Monday, February 6, 2012

Wisława Szymborska R.I.P.


Polish poet and Nobel Laureate Wisława Szymborska dies on Wednesday 1 February in Krakow, aged 88. Szymborska was described by Czesław Miłosz as "a poet of consciousness... she speaks to us, living at the same time, as one of us, reserving her private matters for herself."

I mentioned her in this blog entry from 2010. And she will also get a mention in my poetry collection from Doghouse in a poem published in THE SHOp magazine in Autumn/Winter 2010 called My Interest in Polish Poetry has been Aroused.

I love this early poem of hers, that line, The hour of do-we-vanish-too-without-a-trace is brilliant in its simplicity.

Four a.m.

The hour between night and day.
The hour between toss and turn.
The hour of thirty-year-olds.

The hour swept clean for rooster's crowing.
The hour when the earth takes back its warm embrace.
The hour of cool drafts from extinguished stars.
The hour of do-we-vanish-too-without-a-trace.

Empty hour.
Hollow.

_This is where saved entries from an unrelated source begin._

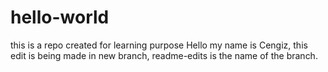 # hello-world
this is a repo created for learning purpose
Hello my name is Cengiz, this edit is being made in new branch, readme-edits is the name of the branch.
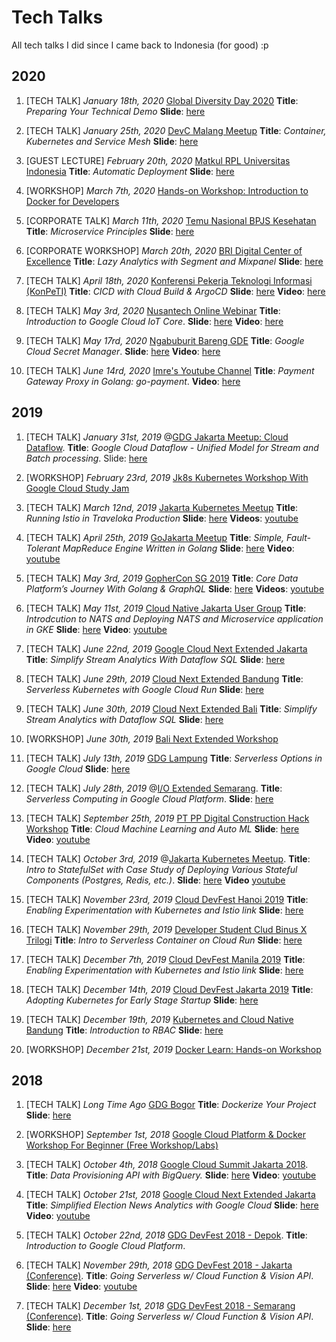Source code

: Tech Talks
===

All tech talks I did since I came back to Indonesia (for good) :p

## 2020

1. [TECH TALK] *January 18th, 2020* [Global Diversity Day 2020](https://www.globaldiversitycfpday.com/events/230) **Title**: *Preparing Your Technical Demo* **Slide**: [here](https://docs.google.com/presentation/d/1XXTwU33ZmiLk90C8TTwlHtq3s2ytSME-Su1OYzM36dI/edit?usp=sharing)

1. [TECH TALK] *January 25th, 2020* [DevC Malang Meetup](https://www.facebook.com/groups/DevCMalang/) **Title**: *Container, Kubernetes and Service Mesh* **Slide**: [here](https://docs.google.com/presentation/d/1IqYsDEA6Atq-s0xFkLvNGxAAs5nomji0VOOf6gS-mFI/edit?usp=sharing)

1. [GUEST LECTURE] *February 20th, 2020* [Matkul RPL Universitas Indonesia]() **Title**: *Automatic Deployment* **Slide**: [here](https://docs.google.com/presentation/d/1B1bjVGLTA1xhQ01I9HzsJJC5wZIEWhR04wJ_xwnll9U/edit?usp=sharing)

1. [WORKSHOP] *March 7th, 2020* [Hands-on Workshop: Introduction to Docker for Developers](https://www.meetup.com/Kubernetes-and-Cloud-Native-Bandung/events/268976066/)

1. [CORPORATE TALK] *March 11th, 2020* [Temu Nasional BPJS Kesehatan]() **Title**: *Microservice Principles* **Slide**: [here](https://docs.google.com/presentation/d/1auoxvujsDnqzJYBiJrzBFWmfVa05XJgAGIthHJ--xAM/edit?usp=sharing)

1. [CORPORATE WORKSHOP] *March 20th, 2020* [BRI Digital Center of Excellence]() **Title**: *Lazy Analytics with Segment and Mixpanel* **Slide**: [here](https://docs.google.com/presentation/d/1LJyNef7-rCVXv5O_tdGxqWQA6E7u4wy9vDyhtyj6S_Y/edit?usp=sharing)

1. [TECH TALK] *April 18th, 2020* [Konferensi Pekerja Teknologi Informasi (KonPeTI)](https://gerakdarirumah.id/) **Title**: *CICD with Cloud Build & ArgoCD* **Slide**: [here](https://docs.google.com/presentation/d/17KPelk0EgzTGKpJtW0Mmwj8BemMs4GLafKyh_ijA98s/edit?usp=sharing) **Video**: [here](https://www.youtube.com/watch?v=DtgG080aEyk&feature=youtu.be)

1. [TECH TALK] *May 3rd, 2020* [Nusantech Online Webinar](https://nusantech.com/) **Title**: *Introduction to Google Cloud IoT Core*. **Slide**: [here](https://docs.google.com/presentation/d/1Zye3nmcTwRb6o7LxgUFVjB4MxcBPOatLOapgdnCXZYM/edit?usp=sharing) **Video**: [here](https://www.youtube.com/playlist?list=PLJDedZCB3DvAIbOKalHTbi8v5w6ACMonH)

1. [TECH TALK] *May 17rd, 2020* [Ngabuburit Bareng GDE](https://www.loket.com/event/ngabuburit-gde) **Title**: *Google Cloud Secret Manager*. **Slide**: [here](https://docs.google.com/presentation/d/1i2m6oQ4jwcw-iUTXWxBTUB7ZuCUBl3ofWTbfHH78FI4/edit?usp=sharing) **Video**: [here](https://www.youtube.com/watch?v=p-dmWVal-oU)

1. [TECH TALK] *June 14rd, 2020* [Imre's Youtube Channel](https://www.youtube.com/c/ImreNagi) **Title**: *Payment Gateway Proxy in Golang: go-payment*. **Video**: [here](https://www.youtube.com/watch?v=klX2QTz0Olc)

## 2019

1. [TECH TALK] *January 31st, 2019* @[GDG Jakarta Meetup: Cloud Dataflow](https://www.meetup.com/GDG-Jakarta/events/258350522/). **Title**: *Google Cloud Dataflow - Unified Model for Stream and Batch processing*. Slide: [here](https://docs.google.com/presentation/d/1Ws73JxlVH39HiKiYuF3vW903j8wFzxPQihXz4CQ_HZM/edit?usp=sharing)

1. [WORKSHOP] *February 23rd, 2019* [Jk8s Kubernetes Workshop With Google Cloud Study Jam](https://www.meetup.com/jakarta-kubernetes/events/258806950/)

1. [TECH TALK] *March 12nd, 2019* [Jakarta Kubernetes Meetup](https://www.meetup.com/jakarta-kubernetes/events/259186080/) **Title**: *Running Istio in Traveloka Production* **Slide**: [here](https://docs.google.com/presentation/d/1wnPjOaXLRvfpCyvP6yzjxayiK3JMBfIPOoAapa4aFbo/edit?usp=sharing) **Videos**: [youtube](https://www.youtube.com/watch?v=w926ICLyEBg&t=79s)

1. [TECH TALK] *April 25th, 2019* [GoJakarta Meetup](https://www.meetup.com/GoJakarta/events/260326493/) **Title**: *Simple, Fault-Tolerant MapReduce Engine Written in Golang* **Slide**: [here](https://docs.google.com/presentation/d/1gjZqhq0Un2cXAdgLq9pN_kvxiXcnrehSvsEa17TR5wg/edit?usp=sharing) **Video**: [youtube](https://www.youtube.com/watch?v=ugn922zxTck&t=770s)

1. [TECH TALK] *May 3rd, 2019* [GopherCon SG 2019](https://2019.gophercon.sg/) **Title**: *Core Data Platform’s Journey 
With Golang & GraphQL* **Slide**: [here](https://docs.google.com/presentation/d/1GJD0QwBBsvXr4AWKA2losuvdjUN8ZfvF-GPMibuoHl0/edit?usp=sharing) **Videos**: [youtube](https://www.youtube.com/watch?v=hIScta6OxQ8&t=1s)

1. [TECH TALK] *May 11st, 2019* [Cloud Native Jakarta User Group](https://www.meetup.com/Microservice-JKT/events/261157665/) **Title**: *Introdcution to NATS and Deploying NATS and Microservice application in GKE* **Slide**: [here](https://docs.google.com/presentation/d/1FtU8F2mDxe-U4cUBUHrpJmx6FTafUv0FETF1qcxobv4/edit?usp=sharing) **Video**: [youtube](https://www.youtube.com/watch?v=w2J2S6v3K50)

1. [TECH TALK] *June 22nd, 2019* [Google Cloud Next Extended Jakarta](https://www.meetup.com/GDG-Cloud-Jakarta/events/261637121/) **Title**: *Simplify Stream Analytics With Dataflow SQL* **Slide**: [here](https://docs.google.com/presentation/d/1Kktp0weytCyJcGv2GT0HL-zKYvenjWYbwCW5WJ_ONfk/edit?usp=sharing)

1. [TECH TALK] *June 29th, 2019* [Cloud Next Extended Bandung](https://www.meetup.com/GDG-Bandung/events/261855760/) **Title**: *Serverless Kubernetes with Google Cloud Run* **Slide**: [here](https://docs.google.com/presentation/d/1zrm_p4PMzG3jdtTIBrT95zMMomT0gmVRp9nb53cuTLQ/edit?usp=sharing)

1. [TECH TALK] *June 30th, 2019* [Cloud Next Extended Bali](https://www.meetup.com/GDG-Bali/events/261891448/) **Title**: *Simplify Stream Analytics with Dataflow SQL* **Slide**: [here](https://docs.google.com/presentation/d/1Kktp0weytCyJcGv2GT0HL-zKYvenjWYbwCW5WJ_ONfk/edit?usp=sharing)

1. [WORKSHOP] *June 30th, 2019* [Bali Next Extended Workshop](https://www.meetup.com/GDG-Bali/events/261891448/)

1. [TECH TALK] *July 13th, 2019* [GDG Lampung]() **Title**: *Serverless Options in Google Cloud* **Slide**: [here](https://docs.google.com/presentation/d/1lQT1BG2Sl0SpNwOuh31NXvnO-FIyyJxGR8mpm7oy9_E/edit?usp=sharing)

1. [TECH TALK] *July 28th, 2019* @[I/O Extended Semarang](https://www.meetup.com/gdg-semarang/events/262769046/). **Title**: *Serverless Computing in Google Cloud Platform*. **Slide**: [here](https://docs.google.com/presentation/d/1ofPuQnmn7Ntb1LPAubVx6sGHL2s477F4aGZpe28FMWc/edit?usp=sharing)

1. [TECH TALK] *September 25th, 2019* [PT PP Digital Construction Hack Workshop](http://infobanknews.com/ptpp-gelar-digital-construction-hack-workshop/) **Title**: *Cloud Machine Learning and Auto ML* **Slide**: [here](https://docs.google.com/presentation/d/1MSDcU6Bi55jp0GGwwdmhGgZu06JonY8CvOKJ-5nIBDM/edit?usp=sharing) **Video**: [youtube](https://www.youtube.com/watch?v=RK8oqewAUKc)

1. [TECH TALK] *October 3rd, 2019* @[Jakarta Kubernetes Meetup](https://www.meetup.com/jakarta-kubernetes/events/265139864/). **Title**: *Intro to StatefulSet with Case Study of Deploying Various Stateful Components (Postgres, Redis, etc.)*. **Slide**: [here](https://docs.google.com/presentation/d/1x1Qsfujw4WU7ucf-Lq-wdEcMcSg-u0E5QifJD5w2Flc) **Video** [youtube](https://youtu.be/69voJLpcGLU)

1. [TECH TALK] *November 23rd, 2019* [Cloud DevFest Hanoi 2019](https://www.meetup.com/GDG-Cloud-Hanoi/events/264539848/) **Title**: *Enabling Experimentation with Kubernetes and Istio link* **Slide**: [here](https://docs.google.com/presentation/d/1iaGUf2IyJ6Y_J8BgfNsHIq3lyEWY3LxhFUFTa4PAu0k/edit?usp=sharing)

1. [TECH TALK] *November 29th, 2019* [Developer Student Clud Binus X Trilogi]() **Title**: *Intro to Serverless Container on Cloud Run* **Slide**: [here](https://docs.google.com/presentation/d/1zrm_p4PMzG3jdtTIBrT95zMMomT0gmVRp9nb53cuTLQ/edit?usp=sharing)

1. [TECH TALK] *December 7th, 2019* [Cloud DevFest Manila 2019](https://www.meetup.com/GDG-Cloud-Manila/events/265253762/) **Title**: *Enabling Experimentation with Kubernetes and Istio link* **Slide**: [here](https://docs.google.com/presentation/d/1iaGUf2IyJ6Y_J8BgfNsHIq3lyEWY3LxhFUFTa4PAu0k/edit?usp=sharing)

1. [TECH TALK] *December 14th, 2019* [Cloud DevFest Jakarta 2019](https://www.meetup.com/GDG-Cloud-Jakarta/events/266746388/) **Title**: *Adopting Kubernetes for Early Stage Startup* **Slide**: [here](https://docs.google.com/presentation/d/1v9Tuqt1AjTl5JJMy4ZNHSnXtRxFPAPSTnuvesS-pwhU/edit?usp=sharing)

1. [TECH TALK] *December 19th, 2019* [Kubernetes and Cloud Native Bandung](https://www.meetup.com/Kubernetes-and-Cloud-Native-Bandung/events/267202957/) **Title**: *Introduction to RBAC* **Slide**: [here](https://docs.google.com/presentation/d/1pUgTksN6qn3oDkSp8tmQB5QGzCl1T7R_Uphwulk6daI/edit?usp=sharing)

1. [WORKSHOP] *December 21st, 2019* [Docker Learn: Hands-on Workshop](https://www.meetup.com/Docker-Indonesia/events/265418699/)

## 2018
1. [TECH TALK] *Long Time Ago* [GDG Bogor](https://www.meetup.com/GDG-Bogor/events/past/) **Title**: *Dockerize Your Project* **Slide**: [here](https://docs.google.com/presentation/d/11VjXD2HLJmh69wB0QInWDvUTkKHwlUXo_DBE8SqtALg/edit?usp=sharing)

1. [WORKSHOP] *September 1st, 2018* [Google Cloud Platform & Docker Workshop For Beginner (Free Workshop/Labs)](https://www.meetup.com/GDG-Jakarta/events/254027476/)

1. [TECH TALK] *October 4th, 2018* [Google Cloud Summit Jakarta 2018](). **Title**: *Data Provisioning API with BigQuery.* **Slide**: [here](https://docs.google.com/presentation/d/1B1HWk0f1E-AKQnCUzlipU4bJZp2hHoYVgp1DcPg5kPw/edit?usp=sharing) **Video**: [youtube](https://www.youtube.com/watch?v=M27b9EdLCBA&t=849s)

1. [TECH TALK] *October 21st, 2018* [Google Cloud Next Extended Jakarta]() **Title**: *Simplified Election News Analytics with Google Cloud* **Slide**: [here](https://docs.google.com/presentation/d/1iMB9atmnQXE7SJIBaxeco4ku8yZAW2H7XUfRlUAQZJg/edit?usp=sharing) **Video**: [youtube](https://www.youtube.com/watch?v=W2o96PJnnao)

1. [TECH TALK] *October 22nd, 2018* [GDG DevFest 2018 - Depok](https://www.meetup.com/gdg-depok/events/254842453/). **Title**: *Introduction to Google Cloud Platform*. 

1. [TECH TALK] *November 29th, 2018* [GDG DevFest 2018 - Jakarta (Conference)](https://www.meetup.com/GDG-Jakarta/events/255956807/). **Title**: *Going Serverless w/ Cloud Function & Vision API*. **Slide**: [here](https://docs.google.com/presentation/d/1xHJ6_pAWJ7ug9B0KJ1IV-kkk2lcpA0YNb6R_RWw1nYg/edit?usp=sharing) **Video**: [youtube](https://www.youtube.com/watch?v=9N-7QOnsfdk&t=6s)

1. [TECH TALK] *December 1st, 2018* [GDG DevFest 2018 - Semarang (Conference)](https://www.meetup.com/gdg-semarang/events/255822655/). **Title**: *Going Serverless w/ Cloud Function & Vision API*. **Slide**: [here](https://docs.google.com/presentation/d/1d7c7OKf5Wi77J8dD__My7v0F9kBrwtiWCJNcAdBLGu0/edit?usp=sharing)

Vain.
Rock bottom of all the other hours.

No one feels fine at four a.m.
If ants feel fine at four a.m.,
we're happy for the ants. And let five a.m. come
if we've got to go on living.

Wislawa Szymborska. Translated by Stanislaw Baranczak and Clare Cavanagh.

More of her poetry here. The Guardian obituary here.

3 comments:

Rachel Fenton said...

That poem's not as simple as it looks. Very sad.

Michael Farry said...

Indeed, but the way she used apparently simple language to convey such profound and complex fears is impressive.

Honor said...

What a beautiful looking woman! Her poem is marvellous. It reminds me somewhat of Fleur Adcock's 'Things', although for her, 5am is the time when: "All the worse things some stalking in and stand icily about the bed, looking worse and worse and worse."